Icelanders prize books. They have a Christmas tradition of giving books and spending Christmas in reading and eating chocolate, which is pretty much my idea of heaven. I wanted to find a bookstore owned by the Icelandic publisher Ferlagid. I bought several books from them previously, and was hopeful they might have a larger selection of the topics I am researching.

It turns out there are several Ferlagid stores in Reykjavik, and we went to the wrong one. The woman in the shop gave us the address for the main store, which turned out to be located in a strange industrial section of town that seems to be in the process of gentrification. I found a few books, but not quite what I was looking for. The nice ladies there sent me to another bookstore located right downtown, so we went there. This one, Eymunsson, had four stories of books and a cafe. I found another book or two there, and regretfully turned down a book about the role of Icelandic dwarves in mythology. You have to draw the line somewhere when you know you have to haul it all home is your suitcase.

The counter at the main Forlagid store is held up by books.

Then on to check out the geothermal beach. I had heard that the beach had warm water, even in winter. I was tempted to go, but wanted to check it out first. Reykjavik is under a huge amount of construction that makes it difficult to get around, but we found it. Nauthólsvík is an artificially-created beach of golden sand with hot pools. People were out in the water of the harbor, too, so it must also be warm, if not hot. There are changing rooms, but I needed to know if you had to bring your own towels. Every place is different, and I didn’t want to emerge from a warm pool into 60 degree weather with no towel. Three teenaged boys were drinking beer on the steps and watching girls, so I asked them about towels. They said best to bring your own, and helpfully directed me to a place I could buy towels and maybe a bikini.

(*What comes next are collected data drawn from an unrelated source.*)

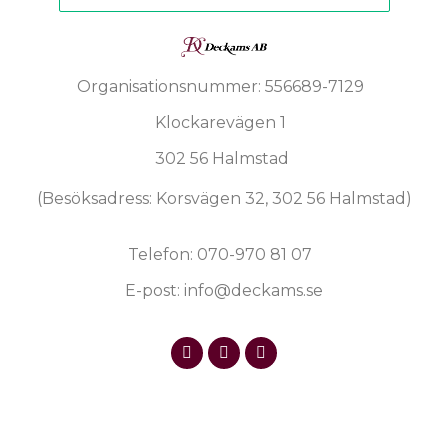
Organisationsnummer: 556689-7129
Klockarevägen 1
302 56 Halmstad
(Besöksadress: Korsvägen 32, 302 56 Halmstad)
Telefon: 070-970 81 07
E-post: info@deckams.se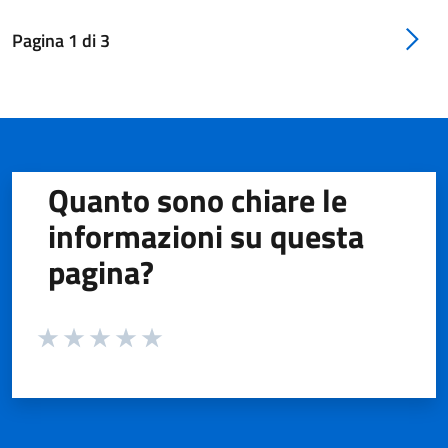
Pagina
1
di
3
Quanto sono chiare le
informazioni su questa
pagina?
Valuta da 1 a 5 stelle la pagina
Valuta 1 stelle su 5
Valuta 2 stelle su 5
Valuta 3 stelle su 5
Valuta 4 stelle su 5
Valuta 5 stelle su 5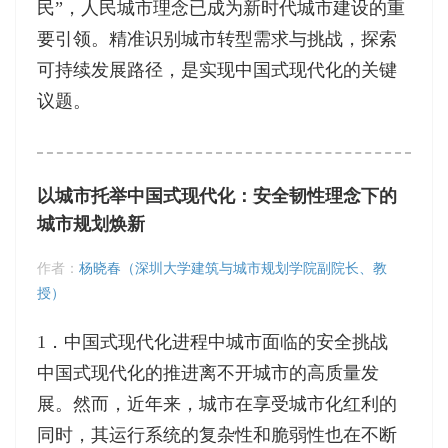
民”，人民城市理念已成为新时代城市建设的重
要引领。精准识别城市转型需求与挑战，探索
可持续发展路径，是实现中国式现代化的关键
议题。
以城市托举中国式现代化：安全韧性理念下的
城市规划焕新
作者：
杨晓春（深圳大学建筑与城市规划学院副院长、教
授）
1．中国式现代化进程中城市面临的安全挑战
中国式现代化的推进离不开城市的高质量发
展。然而，近年来，城市在享受城市化红利的
同时，其运行系统的复杂性和脆弱性也在不断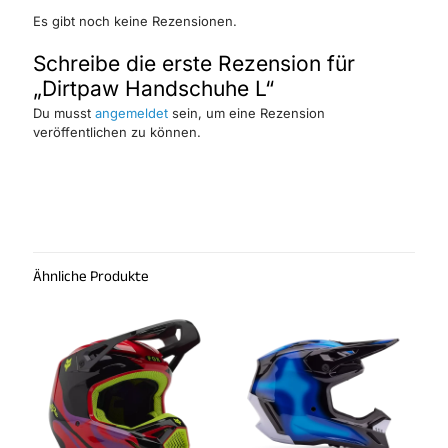
Es gibt noch keine Rezensionen.
Schreibe die erste Rezension für
„Dirtpaw Handschuhe L“
Du musst
angemeldet
sein, um eine Rezension
veröffentlichen zu können.
Ähnliche Produkte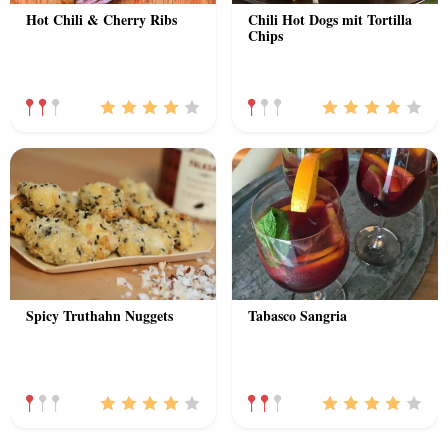
Hot Chili & Cherry Ribs
Chili Hot Dogs mit Tortilla
Chips
Spicy Truthahn Nuggets
Tabasco Sangria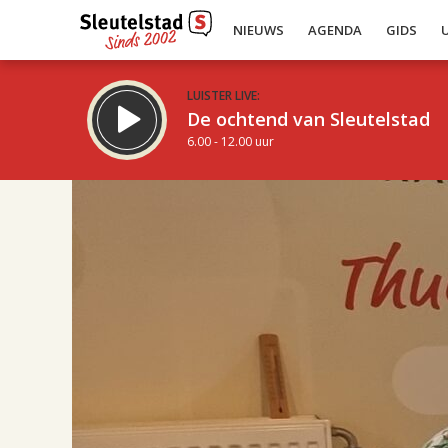
NIEUWS
AGENDA
GIDS
LUISTER LIVE:
De ochtend van Sleutelstad
6.00 - 12.00 uur
17.00
Inklappen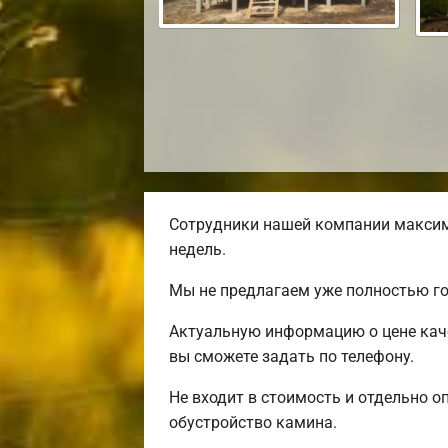
Сотрудники нашей компании максим
недель.
Мы не предлагаем уже полностью г
Актуальную информацию о цене каче
вы сможете задать по телефону.
Не входит в стоимость и отдельно оп
обустройство камина.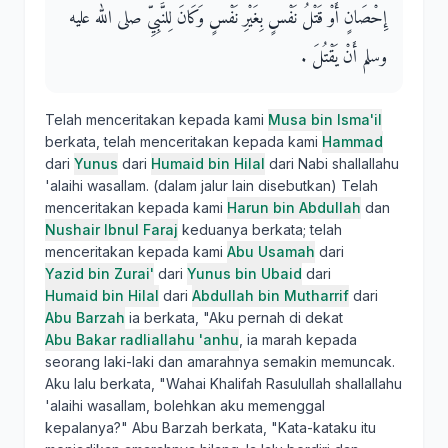
إِحْصَانٍ أَوْ قَتْلُ نَفْسٍ بِغَيْرِ نَفْسٍ وَكَانَ لِلنَّبِيِّ صلى الله عليه
وسلم أَنْ يَقْتُلَ ‏.‏
Telah menceritakan kepada kami
Musa bin Isma'il
berkata, telah menceritakan kepada kami
Hammad
dari
Yunus
dari
Humaid bin Hilal
dari Nabi shallallahu
'alaihi wasallam. (dalam jalur lain disebutkan) Telah
menceritakan kepada kami
Harun bin Abdullah
dan
Nushair Ibnul Faraj
keduanya berkata; telah
menceritakan kepada kami
Abu Usamah
dari
Yazid bin Zurai'
dari
Yunus bin Ubaid
dari
Humaid bin Hilal
dari
Abdullah bin Mutharrif
dari
Abu Barzah
ia berkata, "Aku pernah di dekat
Abu Bakar radliallahu 'anhu
, ia marah kepada
seorang laki-laki dan amarahnya semakin memuncak.
Aku lalu berkata, "Wahai Khalifah Rasulullah shallallahu
'alaihi wasallam, bolehkan aku memenggal
kepalanya?" Abu Barzah berkata, "Kata-kataku itu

I told them my bikini days were long past.

Wild lupine near the geothermal beach. Masses of these can be seen on the way from the airport.

Off to the mall next to pick up some wine. They had California wines at astronomical prices. We bought Spanish and Argentinian. I noticed that their liquor section was tiny. The majority of tipples on offer were gin. And they were all in plastic bottles (not the wine, just the booze).

Then we headed back to the sleepy town of Harfnarfjordur where our guesthouse is. We were heading back at rush hour. There were a few cars on the road, but not many. It was almost eerie to be on a sleek freeway, in a capitol city, at rush hour, with what we would call no traffic.

We ate dinner at a restaurant in Harfnafjordur, not wanting to drive back to Reykjavík. (Not that it’s very far.) We found a restaurant on the harbor in a kind of odd little collection of businesses. I ordered Arctic char, and Tom had mussels and also lamb’s neck–not a dish we had ever seen before. Everything was wonderful. I really was not prepared for the level of excellence we have encountered with the food here. And the portions are reasonable–I hate it when I have to decline a doggy bag because I have no place to reheat or prepare the food I have not been able to eat. The prices are about what you would find in any city, although many other prices are much higher, like fuel. And, to be frank, books.

During the day, I came up with a lot of interesting stuff to tell you all. But I’m afraid jet lag is still affecting my ability to do more than attempt to appear normal–although I’ve had worse. Still, time to sign off and go to bed. It’s 11:50 pm, overcast, so not so bright as yesterday–but still light. Maybe I’ll remember those fascinating details in the morning!